Broadband Video News Powered by RedDot at Summit 2007

Talked to these guys last night. Heavy duty RedDot users. Don’t use the built-in publishing system — wrote an entire export using RQL. Publishes are down to 1 minute, and they’ve got at least 100 times the content (and pages) that we do. Automatic publishes (with cache clearing) to Akamai. Drag-and-drop components in SmartEdit — no Open Page red dots.

I got high hopes for this session…

More of a limited market — Toronto area mostly. Provides content to the world through Akamai (within 8 minutes). 1 million unique users per month. 100 million page views in 2006. Website tied 24/7 to news network. Video is a cornerstone of the website.

Needed RedDot to reduce development costs, provide consistency of interface, robust publishing of multiple sites, had to be extensible (extremely critical requirement). 28 websites all running on a single instance of RedDot. Aggressive publishing 24/7.

Video content paramount. Heavily cached and architected for traffic spikes. Editors have access to 95% of homepage, 100% of supplementary pages.

Use a service called FeedRoom which provides its own media player. CMS workflow calls User-Defined Job write out a note to asynchronous log (RDAsyncQueue.xml). Custom CHUM code reads the log for page ID and related info, and uses RQL to pull content from the CMS, assembles the XML and pages for the page, and sends the material to the broadband processor via FTP. There’s a separate feed for the video, and the two merge at the vendor. Returned video for deployment has XML metadata and put into an import list of published assets. While this happening, RedDot publishes the page to the website. The text appears before the video (lag of about 20 minutes), but the page always checks (custom CHUM code) for the video’s presence. When the video is ready, all is available.

Everything indexed off Page ID.

CHUM has a dedicated RedDot administrator. Several of the larger projects here use dedicated administrators.

Target audience are news writers. Not technical “web people”. Simplication of RedDot experience was and remains necessary (constantly re-evaluated). Custom dots to streamline process.

Interface allows content blocks to be dragged and dropped to any place on the page (ala google.com/ig). (Functionality courtesy of the YUI libs.) Sorting updates asynchronously. Disconnects from the page is super-fast, being prompted only with dialog box. Not having to open the page allows multiple people to edit content items on a page without locking the page. Adding a dynamic anchor done completely through AJAX calls to avoid the difficulties of managing links.

Wanted to create a gallery, adding lots of images in batch/bulk. The original RedDot implementation was tedious. New one FTPs images into an Asset Manager folder. Add a new gallery (through a RedDot), select an Asset Manager folder. RQL pulls the images out and inserts into a list with metadata. Images sort drag-and-drop. Outputted through a Flash app. Works inside SmartEdit. Development was done within two weeks, start to finish.
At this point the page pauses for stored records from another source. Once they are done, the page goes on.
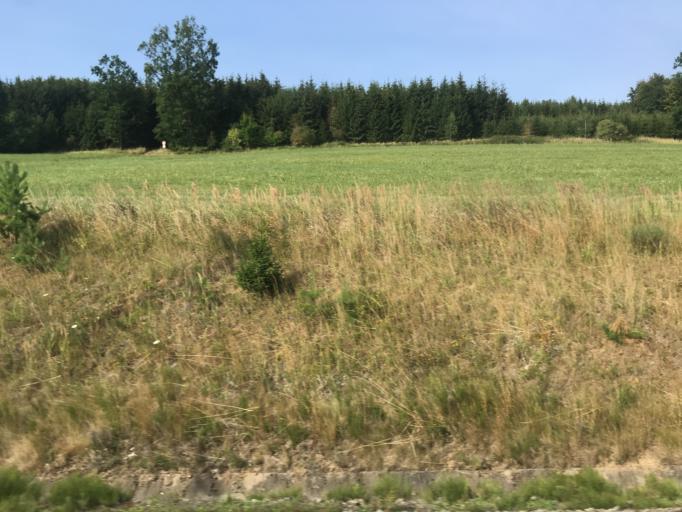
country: CZ
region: Central Bohemia
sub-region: Okres Benesov
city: Benesov
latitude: 49.8097
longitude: 14.7087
RedDot publishes are too slow. Had a requirement to be fast. To improve, they dug into the code and learned exactly how RedDot does publishing. Trick is to always think of optimization FIRST, not afterwards. Avoided using the publishing queue entirely.

An ASP.NET cache control on the production environment checks the CMS on every request to see if the CMS has more recent information. If so, pulls updated content from the CMS, or goes to the cache.

These guys are killer. I feel utterly humbled in their presence. I could only hope we might even attempt some of these things that they make sound like normal practice. This is what we need to be like. (And yes, Andre, I intend to hold to our gentleman’s agreement — no poaching.)

They write using Homesite in Dreamweaver and also with Notepad 2.

The key thing is that subsequent projects are all learning from earlier projects. Innovations in later projects are then back-engineered into earlier projects.

It is critical to understand the core RedDot foundations in order to scale out capabilities. (CHUM had Michael M. out for a day to help them through the understanding.) RedDot is an enterprise-class piece of software, and CHUM does not rapidly update their software base. Updates treated like an Oracle update. If RedDot cannot publish, they “do not have jobs”.

CHUM may be open-sourcing their solutions. (Google Group will be listing any specifics.)

Killer session. But don’t take my word for it. Check out the goods for yourself.